Chairman Kessel told the public:
The LIPA Board decided to distribute $232 checks to Nassau County LIPA ratepayers and $101 checks to Suffolk County LIPA as a one time repayment of court ordered judgments awarded to ratepayers. The checks are being sent to rate payers in spite of a recent court ruling declaring that RICO monies must be returned to ratepayers according to how much the ratepayers paid and the Shoreham judgment is under appeal.
The LIPA board is using money borrowed on behalf of LIPA ratepayers to fund the RICO-Shoreham $232 and $101 payments to the same LIPA ratepayers who will have to pay back the borrowed money plus interest as part of their electric bills.
LIPA is borrowing the money to give Brookhaven and Suffolk County taxpayers time to pay an uncollected judgment that is currently under appeal.
The rush to get the checks to the ratepayers has nothing to do with the upcoming elections.
The convoluted logic is exactly why Long Island electric users pay more for electricity than anyone else does.
The LIPA board is discriminating against commercial ratepayers by reducing their share of the RICO-Shoreham refund and forcing them to pay back a larger portion of the borrowed money to satisfy LIPA's political agenda.
Chairman Kessel said the decision to borrow money to pay for the RICO-Shoreham refund checks rather than collect on judgments was made to benefit Suffolk County and Brookhaven. LIPA's responsibility is to LIPA ratepayers not counties, towns and school districts. Kessel and his politically appointed board are forcing every ratepayer to take out a loan and repay it with interest to support a political agenda. The claims that the checks have nothing to do with upcoming elections lack credibility.

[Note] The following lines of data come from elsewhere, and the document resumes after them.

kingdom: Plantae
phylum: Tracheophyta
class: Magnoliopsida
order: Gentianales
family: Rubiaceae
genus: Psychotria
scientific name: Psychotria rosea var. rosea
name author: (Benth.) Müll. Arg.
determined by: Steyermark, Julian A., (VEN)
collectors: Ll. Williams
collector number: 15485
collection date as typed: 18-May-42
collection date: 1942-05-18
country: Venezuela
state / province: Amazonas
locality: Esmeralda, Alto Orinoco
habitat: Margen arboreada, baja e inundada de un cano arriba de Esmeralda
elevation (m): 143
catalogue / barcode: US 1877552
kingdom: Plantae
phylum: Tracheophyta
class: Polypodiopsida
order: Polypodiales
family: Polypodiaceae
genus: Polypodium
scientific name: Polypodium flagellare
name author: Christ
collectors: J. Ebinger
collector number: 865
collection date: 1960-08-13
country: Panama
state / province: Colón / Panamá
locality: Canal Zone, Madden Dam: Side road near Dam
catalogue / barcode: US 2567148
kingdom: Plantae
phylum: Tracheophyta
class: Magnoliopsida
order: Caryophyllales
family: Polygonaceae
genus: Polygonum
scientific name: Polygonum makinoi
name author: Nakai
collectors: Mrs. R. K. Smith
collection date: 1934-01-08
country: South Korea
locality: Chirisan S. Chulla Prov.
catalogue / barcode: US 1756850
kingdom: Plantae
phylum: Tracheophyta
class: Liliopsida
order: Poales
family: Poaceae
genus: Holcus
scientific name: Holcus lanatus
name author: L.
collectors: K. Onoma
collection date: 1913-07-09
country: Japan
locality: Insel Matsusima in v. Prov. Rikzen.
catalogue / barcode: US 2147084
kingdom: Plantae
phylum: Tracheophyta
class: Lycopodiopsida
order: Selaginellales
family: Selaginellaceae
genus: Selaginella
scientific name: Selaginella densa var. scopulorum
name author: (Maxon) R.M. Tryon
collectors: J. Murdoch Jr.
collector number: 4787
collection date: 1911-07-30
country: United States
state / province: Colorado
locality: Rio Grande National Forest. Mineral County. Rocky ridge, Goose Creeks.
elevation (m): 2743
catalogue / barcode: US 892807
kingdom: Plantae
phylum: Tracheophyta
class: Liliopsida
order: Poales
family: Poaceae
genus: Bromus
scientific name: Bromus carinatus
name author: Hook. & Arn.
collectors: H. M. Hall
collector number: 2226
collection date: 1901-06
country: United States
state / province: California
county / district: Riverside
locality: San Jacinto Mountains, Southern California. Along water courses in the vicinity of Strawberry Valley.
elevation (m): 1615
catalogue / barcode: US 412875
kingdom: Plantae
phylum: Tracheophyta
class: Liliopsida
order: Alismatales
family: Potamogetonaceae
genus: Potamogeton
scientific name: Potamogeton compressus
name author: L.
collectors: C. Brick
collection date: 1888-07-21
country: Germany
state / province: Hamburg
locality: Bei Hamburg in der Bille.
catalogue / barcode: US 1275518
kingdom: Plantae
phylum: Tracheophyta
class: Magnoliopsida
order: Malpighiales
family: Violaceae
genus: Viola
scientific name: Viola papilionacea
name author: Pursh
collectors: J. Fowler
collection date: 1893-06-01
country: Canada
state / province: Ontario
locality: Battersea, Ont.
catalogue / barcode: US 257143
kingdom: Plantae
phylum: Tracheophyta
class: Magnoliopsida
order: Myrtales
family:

LIPA's board is made up of political appointees with stronger allegiances to politicians and big money than ratepayers. They are more interested in political agendas than ratepayers. That is why LILCO was continually able to beat the pants off of LIPA during negotiations. Political decisions have allowed municipalities to overtax high volume commercial customers to get special discounts, high volume personal users made to pay higher rates and all ratepayers forced to borrow money to repay themselves for court ordered repayments of overcharges.
Long Island needs an elected LIPA board that is responsible to the ratepayers of Long Island not Albany politicians and Wall Street investors.